Expression of hepatitis B surface antigen S domain in recombinant Saccharomyces cerevisiae using GAL1 promoter.

Hepatitis B virus, a member of the hepadnavirus family, causes the acute and chronic diseases of the human liver. The S domain of hepatitis B virus surface antigen (sHBsAg) was expressed under the control of the galactose-inducible GAL1 promoter in recombinant Saccharomyces cerevisiae. Batch fermentation of S. cerevisiae 2805/pdeltaMFalpha-sHBsAg resulted in 4.92gl(-1) dry cell mass and 2.21mgl(-1) sHBsAg concentration. To improve the expression level of sHBsAg, the pdi1 gene encoding protein disulfide isomerase was coexpressed in recombinant S. cerevisiae. Batch fermentation of S. cerevisiae 2805/pdeltaMFalpha-sHBsAg+pPDI using 21gl(-1) glucose and 33gl(-1) galactose resulted in 9.75gl(-1) dry cell mass and 13.3mgl(-1) sHBsAg concentration, which were 2 and 6 times higher than those for S. cerevisiae 2805/pdeltaMFalpha-sHBsAg, respectively.
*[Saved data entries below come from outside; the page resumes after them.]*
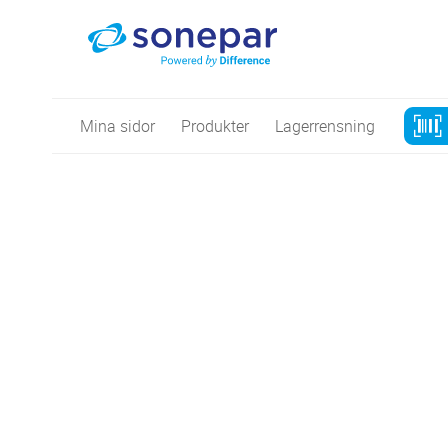
Mina sidor
Produkter
Lagerrensning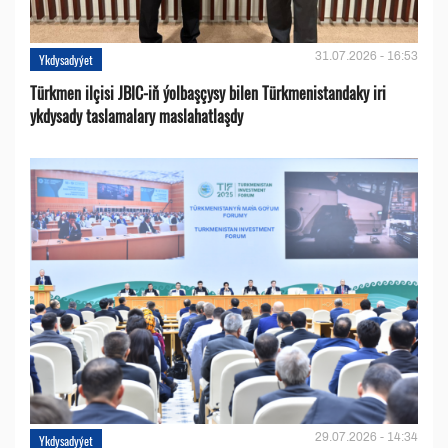
31.07.2026 - 16:53
Ykdysadyýet
Türkmen ilçisi JBIC-iň ýolbaşçysy bilen Türkmenistandaky iri
ykdysady taslamalary maslahatlaşdy
29.07.2026 - 14:34
Ykdysadyýet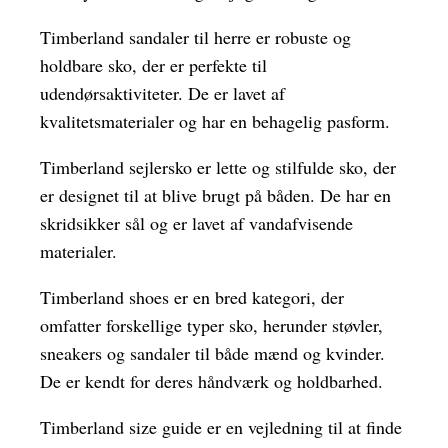
Timberland sandaler til herre er robuste og
holdbare sko, der er perfekte til
udendørsaktiviteter. De er lavet af
kvalitetsmaterialer og har en behagelig pasform.
Timberland sejlersko er lette og stilfulde sko, der
er designet til at blive brugt på båden. De har en
skridsikker sål og er lavet af vandafvisende
materialer.
Timberland shoes er en bred kategori, der
omfatter forskellige typer sko, herunder støvler,
sneakers og sandaler til både mænd og kvinder.
De er kendt for deres håndværk og holdbarhed.
Timberland size guide er en vejledning til at finde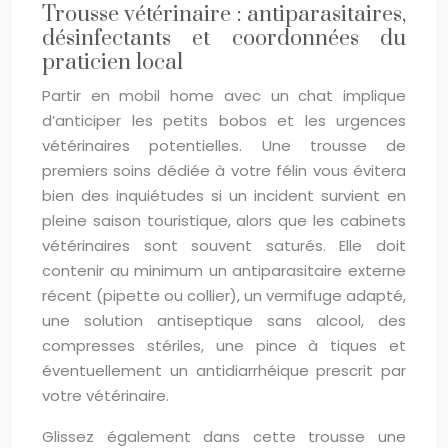
Trousse vétérinaire : antiparasitaires,
désinfectants et coordonnées du
praticien local
Partir en mobil home avec un chat implique
d’anticiper les petits bobos et les urgences
vétérinaires potentielles. Une trousse de
premiers soins dédiée à votre félin vous évitera
bien des inquiétudes si un incident survient en
pleine saison touristique, alors que les cabinets
vétérinaires sont souvent saturés. Elle doit
contenir au minimum un antiparasitaire externe
récent (pipette ou collier), un vermifuge adapté,
une solution antiseptique sans alcool, des
compresses stériles, une pince à tiques et
éventuellement un antidiarrhéique prescrit par
votre vétérinaire.
Glissez également dans cette trousse une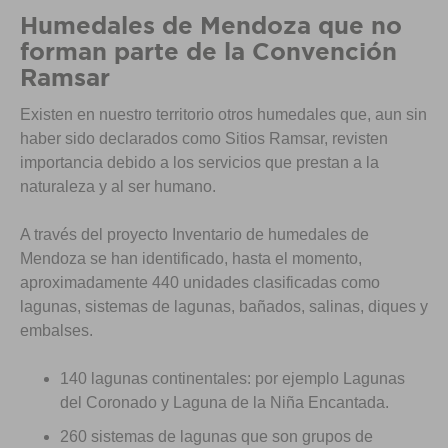
Humedales de Mendoza que no
forman parte de la Convención
Ramsar
Existen en nuestro territorio otros humedales que, aun sin
haber sido declarados como Sitios Ramsar, revisten
importancia debido a los servicios que prestan a la
naturaleza y al ser humano.
A través del proyecto Inventario de humedales de
Mendoza se han identificado, hasta el momento,
aproximadamente 440 unidades clasificadas como
lagunas, sistemas de lagunas, bañados, salinas, diques y
embalses.
140 lagunas continentales: por ejemplo Lagunas
del Coronado y Laguna de la Niña Encantada.
260 sistemas de lagunas que son grupos de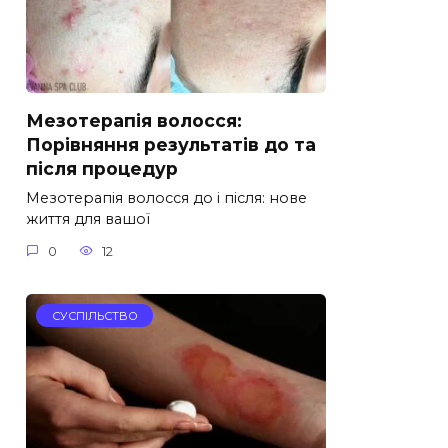
Мезотерапія волосся:
Порівняння результатів до та
після процедур
Мезотерапія волосся до і після: нове
життя для вашої
0
12
СУСПІЛЬСТВО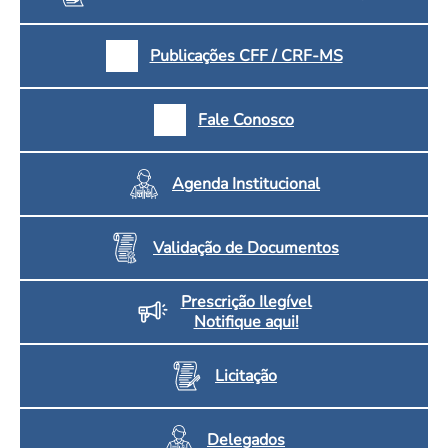
Publicações CFF / CRF-MS
Fale Conosco
Agenda Institucional
Validação de Documentos
Prescrição Ilegível
Notifique aqui!
Licitação
Delegados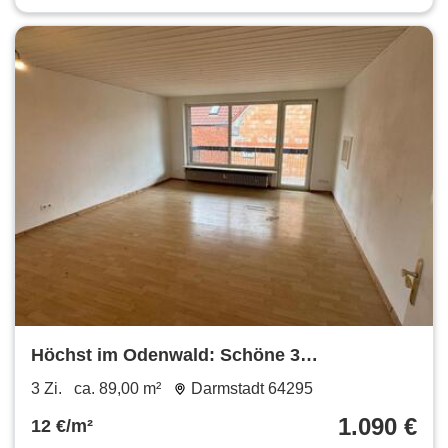
Höchst im Odenwald: Schöne 3
Zimmerwohnung mit Loggia
3 Zi.
ca. 89,00 m²
Darmstadt 64295
1.090 €
12 €/m²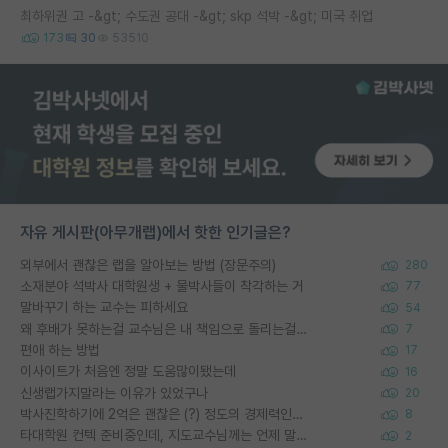
최하위권 고 -&gt; 수도권 공대 -&gt; skp 석박 -&gt; 미국 취업
173
30
53510
자유 게시판(아무개랩)에서 핫한 인기글은?
외부에서 괜찮은 랩을 알아보는 방법 (장문주의)
280
소재분야 석박사 대학원생 + 물박사들이 착각하는 거
77
말바꾸기 하는 교수는 피하세요
54
왜 후배가 못하는걸 교수님은 내 책임으로 돌리는걸까요?
7
편애 하는 방법
17
이사이트가 처음엔 정말 도움많이됐는데
16
신생랩가지말라는 이유가 있었구나
20
박사진학하기에 2억은 괜찮은 (?) 정도의 경제력인가요
8
타대학원 컨텍 준비중인데, 지도교수님께는 언제 말씀드려야 할까요?
2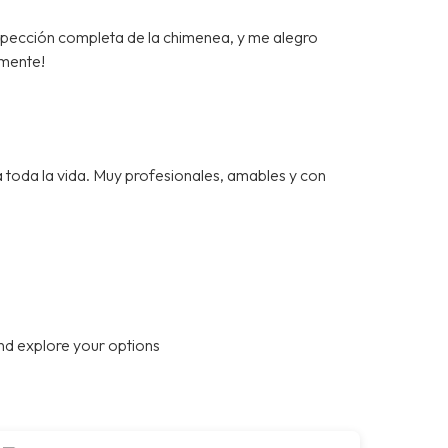
spección completa de la chimenea, y me alegro
mente!
a toda la vida. Muy profesionales, amables y con
nd explore your options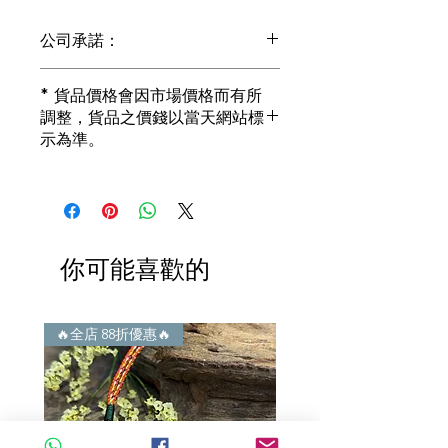
公司承諾：
1) 全部珠寶都是正貨丶真品。冇加膠！
* 貨品價格會因市場價格而有所
冇加色！冇化妝！
調整，貨品之價錢以當天網站標
i) 所有已鑲玉器珠寶丶玉鐲丶擺件皆 奉
示為準。
送 [香港翡翠鑑証書]
2) 全部已鑲珠寶都係100%真金丶100%
真鑽。
i) 成色足。冇鍍金！冇包金！冇假金！
3) 顧客所花費一分一毫全部都是珠寶本
身應有價值。
你可能喜歡的
i) 無佣金！無租金！無買手費！真真正
正行內批發價。
4) 世襲經營，經驗豐富。不是學院派，
謝絕紙上談兵。
🔥全店 88折優惠🔥
🔥全店 88折優惠🔥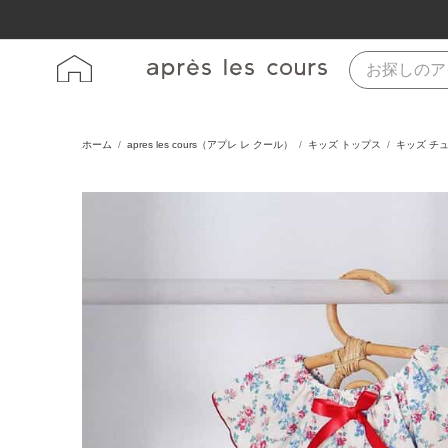
ホーム
apres les cours（アプレ レ クール）
キッズ トップス
キッズ チ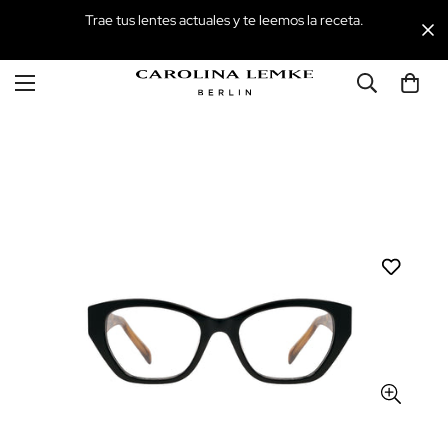
Trae tus lentes actuales y te leemos la receta.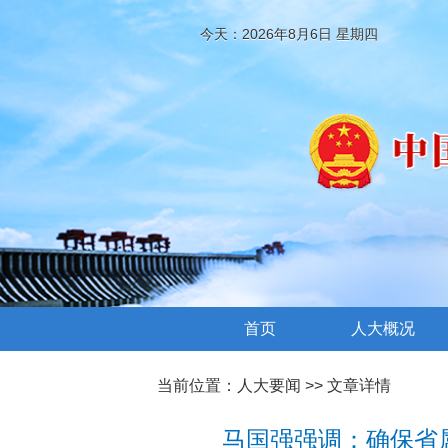
今天：2026年8月6日 星期四
首页
人大概况
当前位置：
人大要闻
>> 文章详情
马国强强调：确保省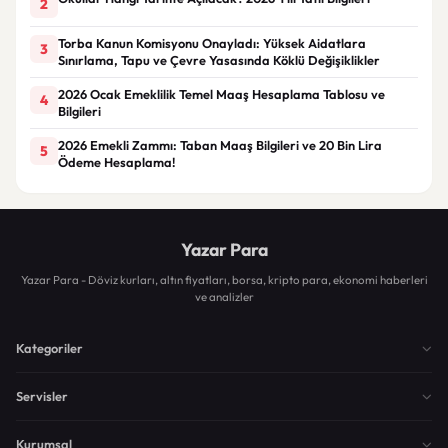
2
Torba Kanun Komisyonu Onayladı: Yüksek Aidatlara
3
Sınırlama, Tapu ve Çevre Yasasında Köklü Değişiklikler
2026 Ocak Emeklilik Temel Maaş Hesaplama Tablosu ve
4
Bilgileri
2026 Emekli Zammı: Taban Maaş Bilgileri ve 20 Bin Lira
5
Ödeme Hesaplama!
Yazar Para
Yazar Para - Döviz kurları, altın fiyatları, borsa, kripto para, ekonomi haberleri
ve analizler
Kategoriler
Servisler
Kurumsal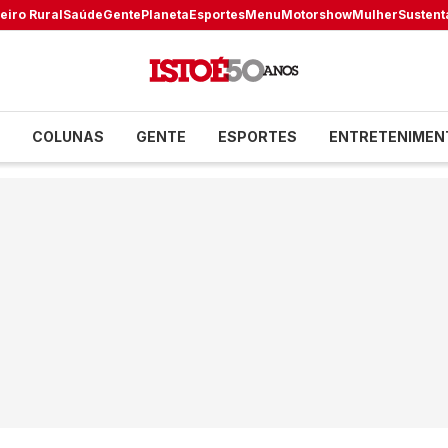
eiro Rural
Saúde
Gente
Planeta
Esportes
Menu
Motorshow
Mulher
Sustent
COLUNAS
GENTE
ESPORTES
ENTRETENIMEN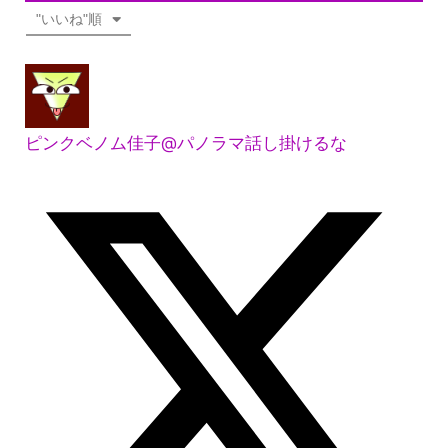
"いいね"順
ピンクベノム佳子@パノラマ話し掛けるな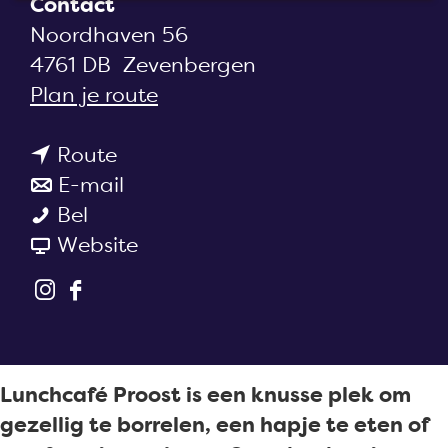
Contact
a
Noordhaven 56
g
4761 DB
Zevenbergen
e
n
Plan je route
a
n
a
Route
a
n
r
E-mail
L
a
a
L
Bel
u
r
a
v
u
Website
n
L
r
a
n
I
F
c
u
L
n
c
n
a
h
n
u
L
h
s
c
c
c
n
u
c
t
e
a
h
c
n
a
Lunchcafé Proost is een knusse plek om
a
b
f
c
h
c
f
gezellig te borrelen, een hapje te eten of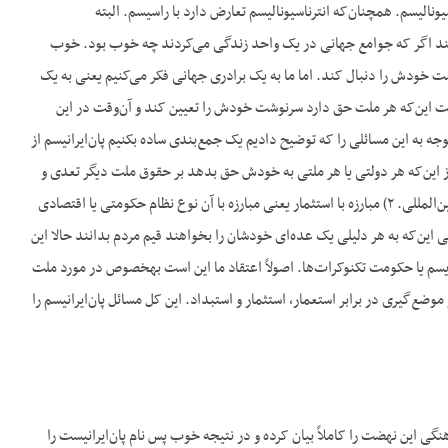
الیسم. همچنان‌که انترناسیونالیسم تعارض دارد با راسیسم. البته
ر کند اگر که جوامع جهانی در یک واحد زندگی می‌کردند چه خوب بود. خوب
ت خودش را دنبال کند. اما ما به یک برادری جهانی فکر می‌کنیم یعنی به یک
ت‌ها با شناخت این‌که هر ملت حق دارد سرنوشت خودش را تعیین کند و آن‌وقت در این
 به این مسائلی را که توضیح دادیم یک جمع‌بندی ساده بکنیم پان‌ایرانیسم از
 با استعمار، استعمار که عبارت است از این‌که هر دولتی یا هر ملتی به خودش حق بدهد بر حقوق ملت دیگر تعدی و
تجاوز کند. پس ما معتقد هستیم به برقراری یک نوع نظام حاکمیت ملی و عدالت اجتماعی حتی در سطح بین‌المللی. ۲) مبارزه با استثمار یعنی مبارزه با آن نوع نظام حکومتی یا اقتصادی
کثریت مردم را به‌هرحال غارت می‌کند. ۳) مبارزه با استبداد. یعنی این‌که به هر دلیلی یک عده‌ای خودشان را بخواهند قیم مردم بدانند حالا این
هر شکلی داشته باشد زیر عنوان پادشاه باشد یا زیر عنوان ولی فقیه یا زیر عنوان یک حکومت نظامی میلیتاریسم یا حکومت تکنوکرات‌ها. اصولاً اعتقاد ما این است به‎خصوص در مورد ملت
ع‌گیری در برابر استعمار، استثمار و استبداد. این کل مسائل پان‌ایرانیسم را
رهنگی این نهضت را کاملاً بیان کرده و در نتیجه خوب پس نام پان‌ایرانیست را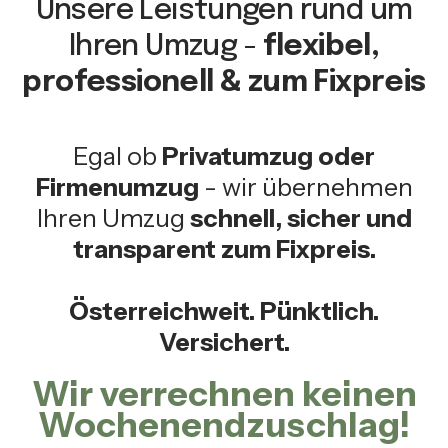
Unsere Leistungen rund um
Ihren Umzug -
flexibel,
professionell & zum Fixpreis
Egal ob
Privatumzug oder
Firmenumzug
- wir übernehmen
Ihren Umzug
schnell, sicher und
transparent zum Fixpreis.
Österreichweit. Pünktlich.
Versichert.
Wir verrechnen keinen
Wochenendzuschlag!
Appearance of three sHBsAgs with different molecular sizes of 24kDa, 34kDa and 40kDa in immunoblot assay and their endoglycosidase treatment indicated that sHBsAg might be expressed in three types of the authentic, MFalpha signal sequence-containing and N-glycosylated MFalpha signal sequence-containing forms. Fed-batch fermentation of recombinant S. cerevisiae 2805 coexpressing the sHBsAg and pdi1 genes was carried out by feeding 600gl(-1) glucose continuously and controlling galactose concentration at around 20gl(-1). As a result, 20.2gl(-1) dry cell mass and 74.4mgl(-1) maximum sHBsAg concentration were obtained, which were 4.1 and 33.7 times higher than those for the batch fermentation of S. cerevisiae 2805/pdeltaMFalpha-sHBsAg, respectively.